Get the difference between each pair of topics in two topic models.

Parameters:**kwargs – Key word arguments to override the object’s internal attributes. Two models of type ldamodelLdaModel or its wrappers are expected using the keys model and other_model.
Returns:
  • np.ndarray of shape (model.num_topics, other_model.num_topics) – Matrix of differences between each pair of topics.
  • np.ndarray of shape (model.num_topics, other_model.num_topics, 2), optional – Annotation matrix where for each pair we include the word from the intersection of the two topics, and the word from the symmetric difference of the two topics. Only included if annotation == True.
set_parameters(**parameters)

Set the metric parameters.

Parameters:**parameters – Keyword arguments to override the object’s internal attributes.
class gensim.models.callbacks.Metric

Bases: object

Base Metric class for topic model evaluation metrics.

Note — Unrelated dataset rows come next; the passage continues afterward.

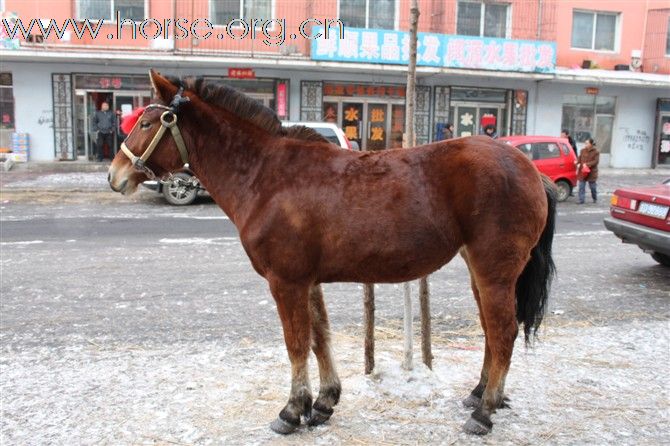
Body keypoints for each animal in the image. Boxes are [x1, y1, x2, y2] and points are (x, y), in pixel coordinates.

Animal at [110, 70, 560, 436]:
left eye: (147, 122)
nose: (115, 175)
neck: (267, 176)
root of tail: (528, 167)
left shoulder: (285, 282)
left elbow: (296, 343)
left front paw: (292, 410)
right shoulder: (306, 281)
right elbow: (318, 338)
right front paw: (323, 402)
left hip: (494, 270)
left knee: (502, 332)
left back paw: (484, 412)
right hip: (480, 270)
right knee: (490, 331)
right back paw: (480, 393)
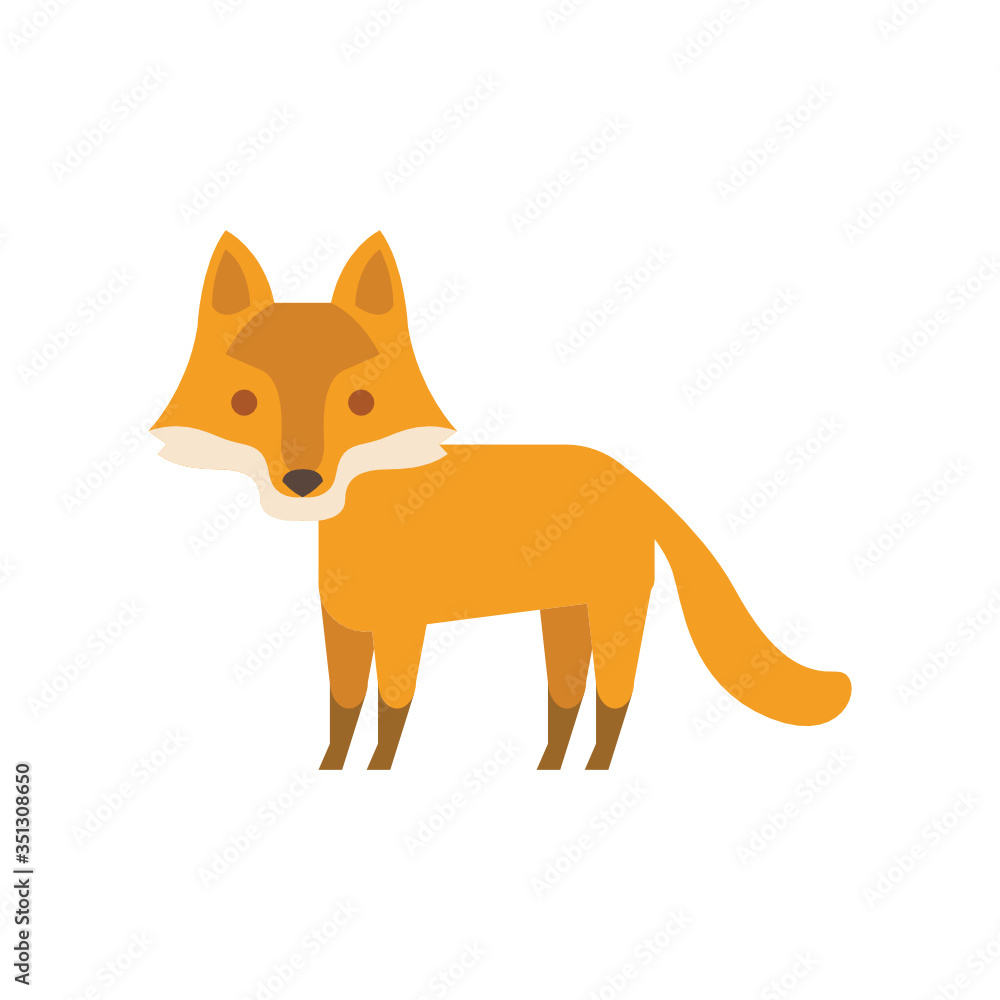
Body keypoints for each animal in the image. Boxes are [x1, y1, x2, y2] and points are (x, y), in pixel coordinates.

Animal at [152, 231, 852, 770]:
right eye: (245, 403)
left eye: (360, 402)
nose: (302, 480)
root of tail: (629, 476)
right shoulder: (343, 627)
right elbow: (341, 712)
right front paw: (329, 772)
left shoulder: (403, 627)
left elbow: (392, 713)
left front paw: (377, 774)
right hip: (563, 614)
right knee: (566, 698)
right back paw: (551, 767)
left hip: (614, 609)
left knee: (615, 699)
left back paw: (595, 770)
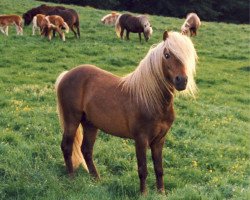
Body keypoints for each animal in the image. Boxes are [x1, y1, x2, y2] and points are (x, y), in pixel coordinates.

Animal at [54, 30, 197, 194]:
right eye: (167, 55)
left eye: (187, 56)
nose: (182, 81)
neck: (151, 99)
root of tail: (66, 74)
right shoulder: (141, 139)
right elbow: (143, 169)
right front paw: (143, 194)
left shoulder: (159, 140)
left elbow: (159, 169)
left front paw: (161, 193)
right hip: (72, 120)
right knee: (67, 147)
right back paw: (71, 179)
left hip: (90, 124)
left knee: (86, 150)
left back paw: (96, 180)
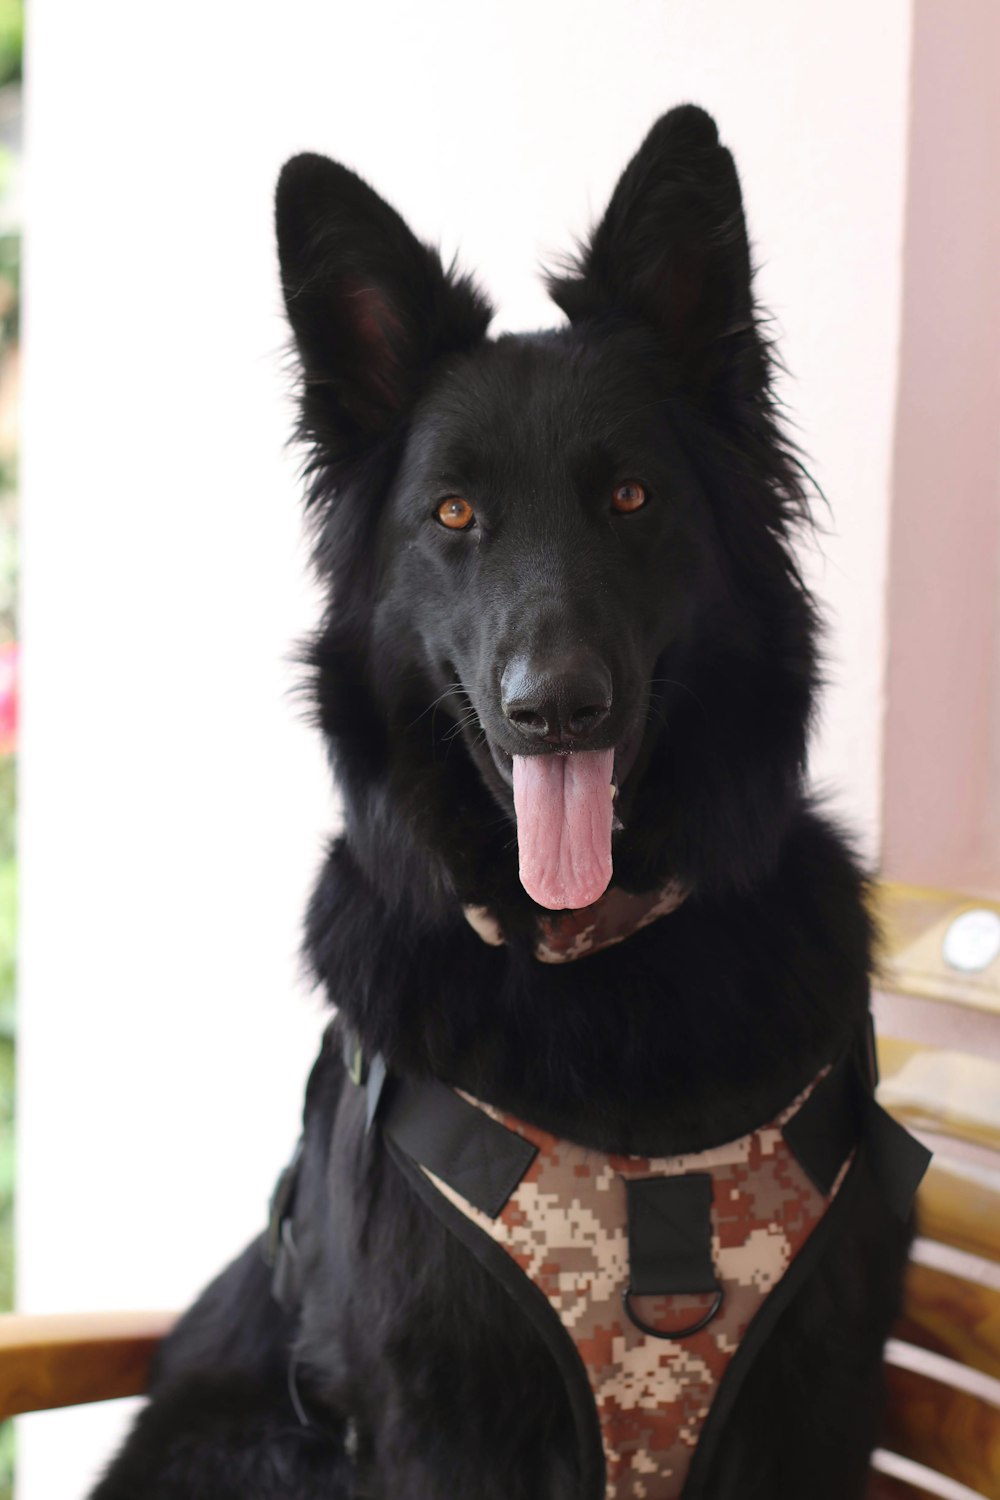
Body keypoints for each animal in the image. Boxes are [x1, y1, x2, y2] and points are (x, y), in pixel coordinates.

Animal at [91, 105, 923, 1500]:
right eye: (454, 513)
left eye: (631, 497)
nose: (556, 709)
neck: (596, 958)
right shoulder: (441, 1413)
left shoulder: (818, 1396)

Concrete implementations include:

get_value()

Get the metric’s value at this point in time.

Warning

The user must provide a concrete implementation for this method for every subclass of this class.

Returns:The metric’s type depends on what exactly it measures. In the simplest case it might be a real number corresponding to an error estimate. It could however be anything else that is useful to report or visualize.
Return type:object
set_parameters(**parameters)

Set the metric parameters.

Parameters:**parameters – Keyword arguments to override the object’s internal attributes.
class gensim.models.callbacks.PerplexityMetric(corpus=None, logger=None, viz_env=None, title=None)

Bases: gensim.models.callbacks.Metric

Metric class for perplexity evaluation.

Parameters:
  • corpus ({iterable of list of (int, float), scipy.sparse.csc}, optional) – Stream of document vectors or sparse matrix of shape (num_terms, num_documents).
  • logger ({'shell', 'visdom'}, optional) – Monitor training process using one of the available methods. ‘shell’ will print the perplexity value in the active shell, while ‘visdom’ will visualize the coherence value with increasing epochs using the Visdom visualization framework.
  • viz_env (object, optional) – Visdom environment to use for plotting the graph. Unused.
  • title (str, optional) – Title of the graph plot in case logger == ‘visdom’. Unused.
get_value(**kwargs)

Get the coherence score.

Parameters:**kwargs – Key word arguments to override the object’s internal attributes. A trained topic model is expected using the ‘model’ key. This can be of type LdaModel, or one of its wrappers, such as LdaMallet or LdaVowpalWabbit.
Returns:The perplexity score.
Return type:float
set_parameters(**parameters)

Set the metric parameters.

Parameters:**parameters – Keyword arguments to override the object’s internal attributes.